Stated goal.
Rewrite all the items below as a Markdown table with two columns, Row and Line, giving each line its own numbered row and leaving out the blank lines.

>> Start Data to process

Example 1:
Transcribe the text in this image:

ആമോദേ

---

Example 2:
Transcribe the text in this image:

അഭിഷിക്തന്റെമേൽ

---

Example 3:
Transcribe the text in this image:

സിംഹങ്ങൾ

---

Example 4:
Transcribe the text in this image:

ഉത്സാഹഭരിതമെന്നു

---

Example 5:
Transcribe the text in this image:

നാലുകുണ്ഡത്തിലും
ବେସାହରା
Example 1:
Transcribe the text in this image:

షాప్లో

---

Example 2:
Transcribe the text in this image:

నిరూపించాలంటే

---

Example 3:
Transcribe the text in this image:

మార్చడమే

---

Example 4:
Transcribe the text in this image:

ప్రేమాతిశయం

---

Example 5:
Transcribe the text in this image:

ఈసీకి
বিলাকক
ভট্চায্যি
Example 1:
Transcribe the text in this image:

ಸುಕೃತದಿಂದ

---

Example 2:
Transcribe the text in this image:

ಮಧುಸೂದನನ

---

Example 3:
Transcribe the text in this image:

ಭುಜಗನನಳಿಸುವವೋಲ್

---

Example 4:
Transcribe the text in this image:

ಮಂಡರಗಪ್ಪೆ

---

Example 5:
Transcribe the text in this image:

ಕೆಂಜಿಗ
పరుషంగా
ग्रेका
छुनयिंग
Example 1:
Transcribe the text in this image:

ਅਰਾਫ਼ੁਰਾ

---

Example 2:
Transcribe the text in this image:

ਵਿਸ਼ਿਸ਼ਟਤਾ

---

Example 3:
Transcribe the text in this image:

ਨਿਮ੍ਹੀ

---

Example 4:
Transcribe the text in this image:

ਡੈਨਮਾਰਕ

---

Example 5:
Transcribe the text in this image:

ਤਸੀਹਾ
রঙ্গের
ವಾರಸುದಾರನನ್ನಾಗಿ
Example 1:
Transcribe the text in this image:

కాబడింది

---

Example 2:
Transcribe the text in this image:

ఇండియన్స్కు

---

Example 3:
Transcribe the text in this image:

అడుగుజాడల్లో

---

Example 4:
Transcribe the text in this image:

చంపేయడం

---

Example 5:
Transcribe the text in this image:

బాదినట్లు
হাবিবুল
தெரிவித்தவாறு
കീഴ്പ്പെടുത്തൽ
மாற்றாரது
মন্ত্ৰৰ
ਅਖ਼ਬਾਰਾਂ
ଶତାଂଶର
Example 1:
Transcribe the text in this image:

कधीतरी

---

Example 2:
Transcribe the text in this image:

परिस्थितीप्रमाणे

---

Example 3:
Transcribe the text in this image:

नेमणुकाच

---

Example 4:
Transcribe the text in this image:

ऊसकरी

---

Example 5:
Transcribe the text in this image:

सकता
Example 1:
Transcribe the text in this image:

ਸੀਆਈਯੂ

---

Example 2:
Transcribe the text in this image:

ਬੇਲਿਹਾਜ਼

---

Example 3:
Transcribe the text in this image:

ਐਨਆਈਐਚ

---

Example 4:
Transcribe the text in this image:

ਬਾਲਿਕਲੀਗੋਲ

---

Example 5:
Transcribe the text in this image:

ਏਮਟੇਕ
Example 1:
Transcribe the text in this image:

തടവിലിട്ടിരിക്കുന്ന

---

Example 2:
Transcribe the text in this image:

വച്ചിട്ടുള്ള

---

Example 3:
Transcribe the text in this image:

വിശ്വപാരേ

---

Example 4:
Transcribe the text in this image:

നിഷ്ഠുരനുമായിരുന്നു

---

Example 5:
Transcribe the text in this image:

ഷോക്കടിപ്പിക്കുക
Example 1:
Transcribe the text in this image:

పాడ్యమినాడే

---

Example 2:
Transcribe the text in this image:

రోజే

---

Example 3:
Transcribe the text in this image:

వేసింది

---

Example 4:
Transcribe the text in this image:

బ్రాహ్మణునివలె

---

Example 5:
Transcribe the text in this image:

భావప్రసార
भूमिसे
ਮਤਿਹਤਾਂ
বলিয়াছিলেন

>> End Data to process

Solution to the exercise.
| Row | Line |
|---|---|
| 1 | Example 1: |
| 2 | Transcribe the text in this image: |
| 3 | ആമോദേ |
| 4 | --- |
| 5 | Example 2: |
| 6 | Transcribe the text in this image: |
| 7 | അഭിഷിക്തന്റെമേൽ |
| 8 | --- |
| 9 | Example 3: |
| 10 | Transcribe the text in this image: |
| 11 | സിംഹങ്ങൾ |
| 12 | --- |
| 13 | Example 4: |
| 14 | Transcribe the text in this image: |
| 15 | ഉത്സാഹഭരിതമെന്നു |
| 16 | --- |
| 17 | Example 5: |
| 18 | Transcribe the text in this image: |
| 19 | നാലുകുണ്ഡത്തിലും |
| 20 | ବେସାହରା |
| 21 | Example 1: |
| 22 | Transcribe the text in this image: |
| 23 | షాప్లో |
| 24 | --- |
| 25 | Example 2: |
| 26 | Transcribe the text in this image: |
| 27 | నిరూపించాలంటే |
| 28 | --- |
| 29 | Example 3: |
| 30 | Transcribe the text in this image: |
| 31 | మార్చడమే |
| 32 | --- |
| 33 | Example 4: |
| 34 | Transcribe the text in this image: |
| 35 | ప్రేమాతిశయం |
| 36 | --- |
| 37 | Example 5: |
| 38 | Transcribe the text in this image: |
| 39 | ఈసీకి |
| 40 | বিলাকক |
| 41 | ভট্চায্যি |
| 42 | Example 1: |
| 43 | Transcribe the text in this image: |
| 44 | ಸುಕೃತದಿಂದ |
| 45 | --- |
| 46 | Example 2: |
| 47 | Transcribe the text in this image: |
| 48 | ಮಧುಸೂದನನ |
| 49 | --- |
| 50 | Example 3: |
| 51 | Transcribe the text in this image: |
| 52 | ಭುಜಗನನಳಿಸುವವೋಲ್ |
| 53 | --- |
| 54 | Example 4: |
| 55 | Transcribe the text in this image: |
| 56 | ಮಂಡರಗಪ್ಪೆ |
| 57 | --- |
| 58 | Example 5: |
| 59 | Transcribe the text in this image: |
| 60 | ಕೆಂಜಿಗ |
| 61 | పరుషంగా |
| 62 | ग्रेका |
| 63 | छुनयिंग |
| 64 | Example 1: |
| 65 | Transcribe the text in this image: |
| 66 | ਅਰਾਫ਼ੁਰਾ |
| 67 | --- |
| 68 | Example 2: |
| 69 | Transcribe the text in this image: |
| 70 | ਵਿਸ਼ਿਸ਼ਟਤਾ |
| 71 | --- |
| 72 | Example 3: |
| 73 | Transcribe the text in this image: |
| 74 | ਨਿਮ੍ਹੀ |
| 75 | --- |
| 76 | Example 4: |
| 77 | Transcribe the text in this image: |
| 78 | ਡੈਨਮਾਰਕ |
| 79 | --- |
| 80 | Example 5: |
| 81 | Transcribe the text in this image: |
| 82 | ਤਸੀਹਾ |
| 83 | রঙ্গের |
| 84 | ವಾರಸುದಾರನನ್ನಾಗಿ |
| 85 | Example 1: |
| 86 | Transcribe the text in this image: |
| 87 | కాబడింది |
| 88 | --- |
| 89 | Example 2: |
| 90 | Transcribe the text in this image: |
| 91 | ఇండియన్స్కు |
| 92 | --- |
| 93 | Example 3: |
| 94 | Transcribe the text in this image: |
| 95 | అడుగుజాడల్లో |
| 96 | --- |
| 97 | Example 4: |
| 98 | Transcribe the text in this image: |
| 99 | చంపేయడం |
| 100 | --- |
| 101 | Example 5: |
| 102 | Transcribe the text in this image: |
| 103 | బాదినట్లు |
| 104 | হাবিবুল |
| 105 | தெரிவித்தவாறு |
| 106 | കീഴ്പ്പെടുത്തൽ |
| 107 | மாற்றாரது |
| 108 | মন্ত্ৰৰ |
| 109 | ਅਖ਼ਬਾਰਾਂ |
| 110 | ଶତାଂଶର |
| 111 | Example 1: |
| 112 | Transcribe the text in this image: |
| 113 | कधीतरी |
| 114 | --- |
| 115 | Example 2: |
| 116 | Transcribe the text in this image: |
| 117 | परिस्थितीप्रमाणे |
| 118 | --- |
| 119 | Example 3: |
| 120 | Transcribe the text in this image: |
| 121 | नेमणुकाच |
| 122 | --- |
| 123 | Example 4: |
| 124 | Transcribe the text in this image: |
| 125 | ऊसकरी |
| 126 | --- |
| 127 | Example 5: |
| 128 | Transcribe the text in this image: |
| 129 | सकता |
| 130 | Example 1: |
| 131 | Transcribe the text in this image: |
| 132 | ਸੀਆਈਯੂ |
| 133 | --- |
| 134 | Example 2: |
| 135 | Transcribe the text in this image: |
| 136 | ਬੇਲਿਹਾਜ਼ |
| 137 | --- |
| 138 | Example 3: |
| 139 | Transcribe the text in this image: |
| 140 | ਐਨਆਈਐਚ |
| 141 | --- |
| 142 | Example 4: |
| 143 | Transcribe the text in this image: |
| 144 | ਬਾਲਿਕਲੀਗੋਲ |
| 145 | --- |
| 146 | Example 5: |
| 147 | Transcribe the text in this image: |
| 148 | ਏਮਟੇਕ |
| 149 | Example 1: |
| 150 | Transcribe the text in this image: |
| 151 | തടവിലിട്ടിരിക്കുന്ന |
| 152 | --- |
| 153 | Example 2: |
| 154 | Transcribe the text in this image: |
| 155 | വച്ചിട്ടുള്ള |
| 156 | --- |
| 157 | Example 3: |
| 158 | Transcribe the text in this image: |
| 159 | വിശ്വപാരേ |
| 160 | --- |
| 161 | Example 4: |
| 162 | Transcribe the text in this image: |
| 163 | നിഷ്ഠുരനുമായിരുന്നു |
| 164 | --- |
| 165 | Example 5: |
| 166 | Transcribe the text in this image: |
| 167 | ഷോക്കടിപ്പിക്കുക |
| 168 | Example 1: |
| 169 | Transcribe the text in this image: |
| 170 | పాడ్యమినాడే |
| 171 | --- |
| 172 | Example 2: |
| 173 | Transcribe the text in this image: |
| 174 | రోజే |
| 175 | --- |
| 176 | Example 3: |
| 177 | Transcribe the text in this image: |
| 178 | వేసింది |
| 179 | --- |
| 180 | Example 4: |
| 181 | Transcribe the text in this image: |
| 182 | బ్రాహ్మణునివలె |
| 183 | --- |
| 184 | Example 5: |
| 185 | Transcribe the text in this image: |
| 186 | భావప్రసార |
| 187 | भूमिसे |
| 188 | ਮਤਿਹਤਾਂ |
| 189 | বলিয়াছিলেন |